– Можно посмотреть? – спросил я и потянулся к ее жилету.
Она кивнула. Капли воды стекали по лицу; Иззи прислонилась головой к дереву.
Пальцы онемели, но у меня все же получилось расстегнуть ее жилет и приподнять край рубашки. Я выругался.
– Крови нет, но ушиб огромный. Не удивлюсь, если окажется, что ты сломала ребра.
– Тогда понятно, откуда боль. И еще, кажется, у меня что-то с плечом. – Она провела рукой по моим волосам. – У тебя глубокий порез прямо на лбу.

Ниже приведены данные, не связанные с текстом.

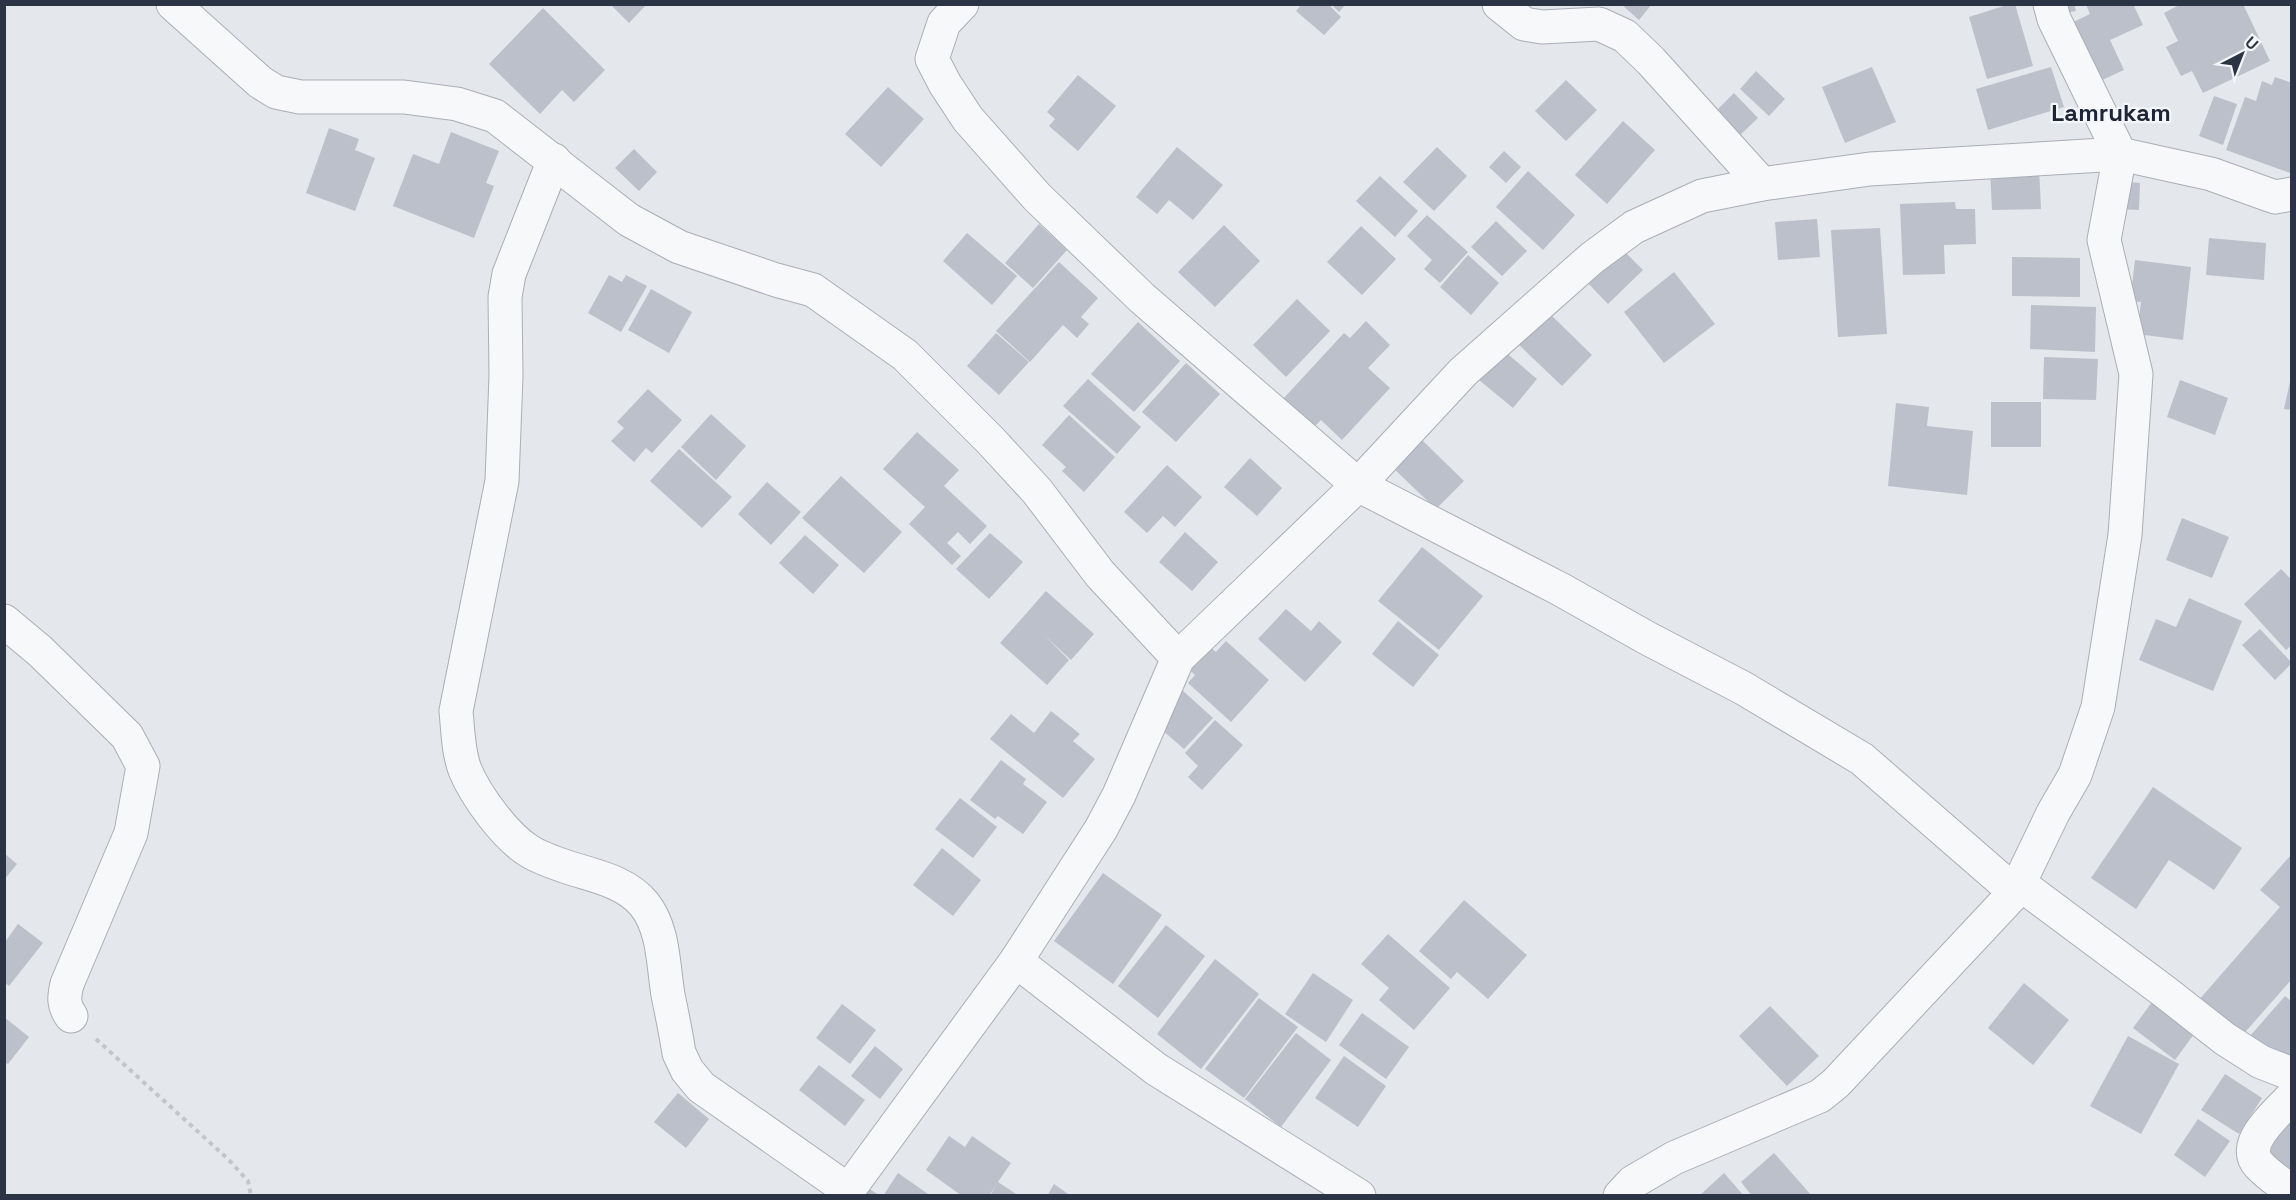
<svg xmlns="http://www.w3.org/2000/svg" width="2296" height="1200" viewBox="0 0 2296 1200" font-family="'Space Grotesk',sans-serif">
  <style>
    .building { fill: #bbc0ca }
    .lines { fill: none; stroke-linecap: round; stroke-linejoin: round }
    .minor-casing { stroke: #a9aeb7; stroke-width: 35 }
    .path { stroke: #c2c5cb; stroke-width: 4; stroke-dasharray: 4.5 4.5; stroke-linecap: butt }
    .minor { stroke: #f7f8fa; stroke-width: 33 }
    .labels { text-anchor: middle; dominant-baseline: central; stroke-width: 4.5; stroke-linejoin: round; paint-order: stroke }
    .quarter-label { font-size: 24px; font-weight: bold; fill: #1d2536; stroke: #f4f6f9 }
  </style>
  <rect width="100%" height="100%" fill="#e4e7ec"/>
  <g class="building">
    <path d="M 610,4 L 647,4 L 629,23 Z"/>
    <path d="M 1302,4 L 1328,4 L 1341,17 L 1324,35 L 1296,11 Z"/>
    <path d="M 1331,4 L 1346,4 L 1339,12 Z"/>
    <path d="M 1621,4 L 1652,4 L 1639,20 Z"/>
    <path d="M 2010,4 L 2015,4 L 2033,66 L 1987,79 L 1969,17 Z"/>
    <path d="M 2052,4 L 2074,4 L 2076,11 L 2054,15 Z"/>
    <path d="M 2086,4 L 2133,4 L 2143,25 L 2110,40 L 2124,70 L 2091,85 L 2063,27 L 2090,14 Z"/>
    <path d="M 2181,4 L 2243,4 L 2270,61 L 2203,93 L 2192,71 L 2181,76 L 2166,47 L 2178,41 L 2164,13 Z"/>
    <path d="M 543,8 L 605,70 L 574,102 L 562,90 L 540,114 L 489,64 Z"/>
    <path d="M 1872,67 L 1896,122 L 1845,143 L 1822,87 Z"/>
    <path d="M 2051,67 L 2064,107 L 1988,130 L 1976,89 Z"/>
    <path d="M 1756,71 L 1785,99 L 1769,116 L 1740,89 Z"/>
    <path d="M 1078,75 L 1116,106 L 1078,151 L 1049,126 L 1055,119 L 1047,112 Z"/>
    <path d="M 2275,77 L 2292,83 L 2290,173 L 2226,150 L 2245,97 L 2256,101 L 2262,81 L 2272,85 Z"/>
    <path d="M 1566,80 L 1597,110 L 1566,141 L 1535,111 Z"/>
    <path d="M 888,87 L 924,119 L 881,167 L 845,134 Z"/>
    <path d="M 1734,93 L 1758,118 L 1735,140 L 1712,115 Z"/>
    <path d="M 2214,96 L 2237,104 L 2223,145 L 2199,136 Z"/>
    <path d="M 1623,121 L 1655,150 L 1607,204 L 1575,175 Z"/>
    <path d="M 329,128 L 359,139 L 355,150 L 375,158 L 355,211 L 306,193 Z"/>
    <path d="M 451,132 L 499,151 L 486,183 L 494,186 L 474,238 L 393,206 L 413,154 L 439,164 Z"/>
    <path d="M 1177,147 L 1223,185 L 1193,220 L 1169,200 L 1157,214 L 1136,197 Z"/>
    <path d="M 1437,147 L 1467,176 L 1434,211 L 1403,182 Z"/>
    <path d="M 634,149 L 657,172 L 639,191 L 615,168 Z"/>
    <path d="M 1504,151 L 1521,167 L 1506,183 L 1489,167 Z"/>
    <path d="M 2039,168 L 2041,209 L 1992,210 L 1990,170 Z"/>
    <path d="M 1528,171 L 1575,215 L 1543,250 L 1496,207 Z"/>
    <path d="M 1380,176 L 1418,211 L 1395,237 L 1356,201 Z"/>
    <path d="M 2116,181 L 2140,183 L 2139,210 L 2115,209 Z"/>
    <path d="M 1955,202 L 1956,209 L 1975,209 L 1976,244 L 1944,245 L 1945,274 L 1903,275 L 1900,204 Z"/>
    <path d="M 1427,215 L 1468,252 L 1440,283 L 1424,269 L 1432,260 L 1407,236 Z"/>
    <path d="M 1817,219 L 1820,257 L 1778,260 L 1775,222 Z"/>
    <path d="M 1496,221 L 1527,251 L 1502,276 L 1471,247 Z"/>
    <path d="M 1039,224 L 1067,250 L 1033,288 L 1005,263 Z"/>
    <path d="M 1224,225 L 1260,261 L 1215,307 L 1178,272 Z"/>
    <path d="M 1361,226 L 1396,259 L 1362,295 L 1327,262 Z"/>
    <path d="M 1880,228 L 1887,334 L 1838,337 L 1831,230 Z"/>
    <path d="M 967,233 L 1017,276 L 992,305 L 943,261 Z"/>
    <path d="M 2209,238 L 2266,243 L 2264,280 L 2206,275 Z"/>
    <path d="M 1617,244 L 1643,270 L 1608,304 L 1582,277 Z"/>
    <path d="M 1468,255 L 1499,283 L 1471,315 L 1440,287 Z"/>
    <path d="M 2012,257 L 2080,258 L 2080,297 L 2012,296 Z"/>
    <path d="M 2135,260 L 2191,267 L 2183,340 L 2137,334 L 2141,302 L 2130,301 Z"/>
    <path d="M 1059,262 L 1098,298 L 1081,317 L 1089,324 L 1077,338 L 1063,325 L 1030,362 L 996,331 Z"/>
    <path d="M 1674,272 L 1715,324 L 1664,363 L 1624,312 Z"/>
    <path d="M 609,275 L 622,282 L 626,275 L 647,286 L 621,332 L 588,313 Z"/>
    <path d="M 651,289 L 692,312 L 669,353 L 628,330 Z"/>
    <path d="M 1297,299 L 1330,331 L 1286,377 L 1253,345 Z"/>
    <path d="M 2031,305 L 2096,307 L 2095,352 L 2030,349 Z"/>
    <path d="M 1548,312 L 1592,355 L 1562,386 L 1517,343 Z"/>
    <path d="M 1366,321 L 1390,345 L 1368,368 L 1390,388 L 1342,440 L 1321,420 L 1314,427 L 1283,399 L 1344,333 L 1350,338 Z"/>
    <path d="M 1138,322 L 1180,361 L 1134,412 L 1091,374 Z"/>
    <path d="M 996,333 L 1029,362 L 999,395 L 967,366 Z"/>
    <path d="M 1503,350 L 1537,379 L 1513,408 L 1479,380 Z"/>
    <path d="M 2044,357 L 2098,359 L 2096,400 L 2043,399 Z"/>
    <path d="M 1186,363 L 1220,394 L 1176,442 L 1142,412 Z"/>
    <path d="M 2291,377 L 2292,378 L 2292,410 L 2284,409 Z"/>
    <path d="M 1088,379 L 1141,427 L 1117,454 L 1063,406 Z"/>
    <path d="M 2180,380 L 2228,398 L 2215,435 L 2167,417 Z"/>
    <path d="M 648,389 L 682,420 L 652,453 L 646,448 L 634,462 L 611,441 L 624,428 L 617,422 Z"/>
    <rect x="1991" y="402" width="50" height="45"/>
    <path d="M 1896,403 L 1929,407 L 1927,426 L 1973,431 L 1967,495 L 1888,486 Z"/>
    <path d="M 711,414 L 746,446 L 716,480 L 681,447 Z"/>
    <path d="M 1069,415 L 1115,457 L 1084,492 L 1062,471 L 1066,467 L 1042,445 Z"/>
    <path d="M 917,432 L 959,470 L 944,486 L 987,526 L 970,544 L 958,532 L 947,543 L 961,556 L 952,565 L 909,524 L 925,507 L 883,469 Z"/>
    <path d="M 1420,438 L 1464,481 L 1436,509 L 1392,467 Z"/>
    <path d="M 679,449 L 732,497 L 702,528 L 650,481 Z"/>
    <path d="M 1250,458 L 1282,488 L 1257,516 L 1224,487 Z"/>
    <path d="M 1167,465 L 1202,497 L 1175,527 L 1163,516 L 1147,533 L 1124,512 Z"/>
    <path d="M 841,476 L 902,532 L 864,573 L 802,518 Z"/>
    <path d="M 767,482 L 801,512 L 771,545 L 738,514 Z"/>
    <path d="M 2182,518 L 2229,537 L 2212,578 L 2166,560 Z"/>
    <path d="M 1185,532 L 1218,562 L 1192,591 L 1159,562 Z"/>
    <path d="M 990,533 L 1023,562 L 989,599 L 956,569 Z"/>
    <path d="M 805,535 L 839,565 L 813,594 L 779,563 Z"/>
    <path d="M 1422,547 L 1483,596 L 1439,650 L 1378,601 Z"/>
    <path d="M 2281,569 L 2292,580 L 2292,645 L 2286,650 L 2244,604 Z"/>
    <path d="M 1046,591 L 1094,634 L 1071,660 L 1044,635 L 1069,660 L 1047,685 L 1000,643 Z"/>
    <path d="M 2189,598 L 2242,621 L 2213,691 L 2139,660 L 2156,619 L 2176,627 Z"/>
    <path d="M 1286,609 L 1311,631 L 1319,621 L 1342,642 L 1305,682 L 1258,639 Z"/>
    <path d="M 1398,621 L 1439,655 L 1413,687 L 1372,654 Z"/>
    <path d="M 2260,629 L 2292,663 L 2275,680 L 2242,645 Z"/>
    <path d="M 1226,641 L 1269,680 L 1231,722 L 1188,683 L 1195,675 L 1190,670 L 1211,648 L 1216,652 Z"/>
    <path d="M 1182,690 L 1213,718 L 1184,749 L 1153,722 Z"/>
    <path d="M 1051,711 L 1080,734 L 1073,741 L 1095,759 L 1063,798 L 990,739 L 1011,714 L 1034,733 Z"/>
    <path d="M 1215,720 L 1243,745 L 1202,790 L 1188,777 L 1198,766 L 1185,753 Z"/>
    <path d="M 1001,760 L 1026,779 L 1023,784 L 1047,802 L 1023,834 L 998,816 L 995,819 L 970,800 Z"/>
    <path d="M 2153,787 L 2242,848 L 2214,890 L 2169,860 L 2136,909 L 2091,878 Z"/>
    <path d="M 960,798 L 997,827 L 973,858 L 935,829 Z"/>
    <path d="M 942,848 L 981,880 L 953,916 L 913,885 Z"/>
    <path d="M 4,853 L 17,864 L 4,880 Z"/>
    <path d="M 2290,856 L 2292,979 L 2240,1038 L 2198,1001 L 2280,907 L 2260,890 Z"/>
    <path d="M 1103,873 L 1162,915 L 1113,984 L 1054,941 Z"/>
    <path d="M 1464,900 L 1527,955 L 1488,999 L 1457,972 L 1451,979 L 1419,951 Z"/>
    <path d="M 18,924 L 43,943 L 9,986 L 5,983 L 5,942 Z"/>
    <path d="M 1166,925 L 1205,956 L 1158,1018 L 1118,986 Z"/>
    <path d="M 1388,934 L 1450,988 L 1414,1030 L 1379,1000 L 1389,988 L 1361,964 Z"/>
    <path d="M 1215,959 L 1259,994 L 1201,1069 L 1157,1034 Z"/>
    <path d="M 1313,973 L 1353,1000 L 1326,1042 L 1285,1014 Z"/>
    <path d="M 2024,983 L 2069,1020 L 2033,1065 L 1988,1028 Z"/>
    <path d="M 2285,996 L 2292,1002 L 2292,1069 L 2250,1036 Z"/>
    <path d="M 1259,998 L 1298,1027 L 1244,1098 L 1205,1069 Z"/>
    <path d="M 2155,998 L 2197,1030 L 2175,1060 L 2133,1028 Z"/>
    <path d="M 842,1004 L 876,1030 L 850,1064 L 816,1038 Z"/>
    <path d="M 1770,1006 L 1819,1056 L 1787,1086 L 1739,1036 Z"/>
    <path d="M 1362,1013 L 1409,1047 L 1386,1079 L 1339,1045 Z"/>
    <path d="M 4,1017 L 29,1037 L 8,1064 L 4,1062 Z"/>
    <path d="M 1296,1033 L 1331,1060 L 1281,1127 L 1245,1099 Z"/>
    <path d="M 2128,1036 L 2179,1064 L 2141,1134 L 2090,1106 Z"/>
    <path d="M 875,1046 L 903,1069 L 880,1099 L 851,1076 Z"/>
    <path d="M 1344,1056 L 1386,1086 L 1358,1127 L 1315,1098 Z"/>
    <path d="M 819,1065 L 865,1100 L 845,1126 L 799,1090 Z"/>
    <path d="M 2225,1074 L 2262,1098 L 2239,1134 L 2201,1110 Z"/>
    <path d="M 678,1093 L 709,1119 L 686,1148 L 654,1122 Z"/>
    <path d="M 2286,1116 L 2292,1120 L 2292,1175 L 2257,1160 Z"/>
    <path d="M 2198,1119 L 2230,1141 L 2205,1177 L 2174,1155 Z"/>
    <path d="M 949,1136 L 965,1147 L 972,1136 L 1011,1163 L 998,1182 L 1019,1196 L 990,1196 L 996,1185 L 989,1196 L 962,1196 L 926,1170 Z"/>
    <path d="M 1774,1153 L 1812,1196 L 1752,1196 L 1741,1182 Z"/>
    <path d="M 898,1173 L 931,1196 L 883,1196 Z"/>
    <path d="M 1724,1173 L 1744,1196 L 1699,1196 Z"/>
    <path d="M 1054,1184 L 1071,1196 L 1047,1196 Z"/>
    <path d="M 864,1185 L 880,1196 L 857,1196 Z"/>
  </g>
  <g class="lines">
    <defs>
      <g id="minor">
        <path d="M 173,4 L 260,82 L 276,92 L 300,97 L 404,97 L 457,104 L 495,116 L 629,220 L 679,247 L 776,280 L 813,290 L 905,355 L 990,440 L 1037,491 L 1100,574 L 1178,658"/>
        <path d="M 962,4 L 944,23 L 932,59 L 945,84 L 968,119 L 1037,197 L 1142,298 L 1358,485 L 1560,589 L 1647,638 L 1743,688 L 1862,759 L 2015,892"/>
        <path d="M 1499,4 L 1524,24 L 1542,27 L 1599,24 L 1625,36 L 1651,61 L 1762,184"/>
        <path d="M 554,160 L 509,274 L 505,297 L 506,376 L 502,481 L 456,711 C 458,731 458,751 465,770 C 476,796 505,836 529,851 C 540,858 555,863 567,867 C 594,876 625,881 644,904 C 664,929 663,964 668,995 C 672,1014 676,1034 679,1053 L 687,1070 L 701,1087 L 848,1190"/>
        <path d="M 4,621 L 40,651 L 127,736 L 143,766 L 131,833 L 67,984 C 64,997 63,1005 71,1016"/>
        <path d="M 2020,884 L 2165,992 L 2225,1039 L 2261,1062 L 2292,1074"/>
        <path d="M 1016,961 L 1156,1069 L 1359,1196"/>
        <path d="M 2292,1097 C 2277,1113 2239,1144 2259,1165 C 2268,1175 2281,1183 2292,1192"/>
        <path d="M 844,1196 L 1016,961 L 1101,829 L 1119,795 L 1178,658 L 1358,485 L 1463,372 L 1592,258 L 1634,227 L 1702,196 L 1762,184 L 1870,169 L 2120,154 L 2211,174 L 2275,197 L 2292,194"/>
        <path d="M 1620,1196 L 1633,1182 L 1674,1158 L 1820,1096 L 1836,1083 L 2015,892 L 2053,813 L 2075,775 L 2098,707 L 2125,535 L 2136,374 L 2104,240 L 2120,154 L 2054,19 L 2050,4"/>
      </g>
    </defs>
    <use href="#minor" class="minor-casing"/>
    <path class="path" d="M 96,1039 L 228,1159 L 248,1181 L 251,1196"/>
    <use href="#minor" class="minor"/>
  </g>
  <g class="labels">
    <g class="quarter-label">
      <text x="2111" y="112">Lamrukam</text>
    </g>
  </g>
  <rect width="2296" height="1200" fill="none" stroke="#2b3445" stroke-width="12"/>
  <g transform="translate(2242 54) rotate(42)" stroke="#f4f6f9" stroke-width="4.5" paint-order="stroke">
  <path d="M0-4.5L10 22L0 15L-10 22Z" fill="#2b3445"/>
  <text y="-9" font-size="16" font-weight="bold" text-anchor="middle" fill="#2b3445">U</text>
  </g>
</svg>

– Не страшно. Шрамы украшают мужчину. Девчонкам нравится.
Я всмотрелся в ее расширенные зрачки, из-за которых было почти не видно радужку ее красивых карих глаз.
Снова кто-то позвал на помощь. Иззи ринулась было вперед.
– Ну нет. Не шевелись. – Я внимательно на нее поглядел. – Я серьезно. Сиди здесь. Я сейчас вернусь.
– Только… не умри, пожалуйста. – Она привалилась к дереву.
– Пока не планирую.
Я спрыгнул с берега и стал помогать остальным. Вздохнул с облегчением, когда мама с малышом очутились на суше. Понадобилось минут десять, чтобы помочь всем выбраться; только плоты отнесло вниз по течению.
Я продрался сквозь толпу ошарашенных плачущих пассажиров и вернулся к Иззи. Мышцы дрожали от холода и схлынувшего адреналина.
– Видишь? – Она подняла правую руку и одарила меня вялой дрожащей улыбкой. – Я никуда не ушла.
– Хорошо. Я не в том состоянии, чтобы за тобой гоняться. – Я присел рядом и обнял ее за плечи, прижав здоровым боком к себе. Туман немного рассеялся, взгляду открылась речная гладь. – Тебе надо согреться.
– Мы пережили крушение самолета. – Она наклонилась ко мне и положила голову на грудь прямо над сердцем.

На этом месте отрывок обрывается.